═══ Excerpted passage ═══

The Ice Storm Nancy gets whacked. Tonya pleads innocence. Oksana beats them both to win the gold. You couldn't make this stuff up


Shortly after 2:30 p.m. on Jan. 6, 1994, the day before she was to
defend her U.S. figure skating title in Detroit, Nancy Kerrigan
was whacked above the knee with a metal baton by an unknown
assailant. The attack, a single, savage blow from which Kerrigan
suffered a bruised kneecap and quadriceps tendon, occurred after
practice as she stopped to talk to a reporter. ¶ The perpetrators
of the assault, an investigation revealed, were associates of
Kerrigan's main American rival, Tonya Harding, a sassy pepper pot
who is still the only U.S. woman to have landed a triple axel (at
the 1991 U.S. Nationals).

Jeff Gillooly, Harding's former husband, and three others were
later arrested, and Gillooly, who pleaded guilty to a charge of
racketeering, told FBI investigators that Harding had been
involved in the plot from the outset. Harding, who was living
with Gillooly in the Portland suburb of Beavercreek when the
attack was planned and carried out, denied it.

This was real-life soap opera, and as the titillating details
came to light, Americans reveled in it. Hordes of reporters
camped outside Kerrigan's house. A home video of a topless
Harding in a wedding dress was aired by a tabloid TV show. The
U.S. Olympic committee scheduled a disciplinary hearing on
Harding's status with the Olympic team, but backed down after she
filed a $25 million lawsuit. The Feb. 23 showdown between
Kerrigan and Harding in the Lillehammer Games ended up being the
third-most-watched sports broadcast of all time (some 45.7
million viewers), trailing only two Super Bowls.

Harding bombed in Lillehammer, failing to land a triple axel and
finishing eighth. Kerrigan, fully recovered, skated almost
flawlessly but had to settle for a silver medal. Oksana Baiul,
the 16-year-old ingenue from Ukraine, won the gold in a 5-4
decision, with the judges split along East-West lines.

═══

Exercise tasks ::
**A)** Translate this sentence from the figure skating article into Spanish: "Hordes of reporters camped outside Kerrigan's house."
**B)** Copy the figure skating article word for word from "Jeff Gillooly, Harding's" to "out, denied it.".

═══ Available data ═══

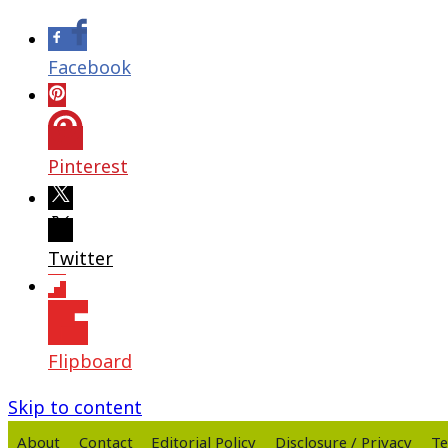
Facebook
Pinterest
Twitter
Flipboard
Skip to content
About
Contact
Editorial Policy
Disclosure / Privacy
Te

═══

Completed exercise ::
**A)** Hordas de reporteros acamparon frente a la casa de Kerrigan.

**B)**
Jeff Gillooly, Harding's former husband, and three others were
later arrested, and Gillooly, who pleaded guilty to a charge of
racketeering, told FBI investigators that Harding had been
involved in the plot from the outset. Harding, who was living
with Gillooly in the Portland suburb of Beavercreek when the
attack was planned and carried out, denied it.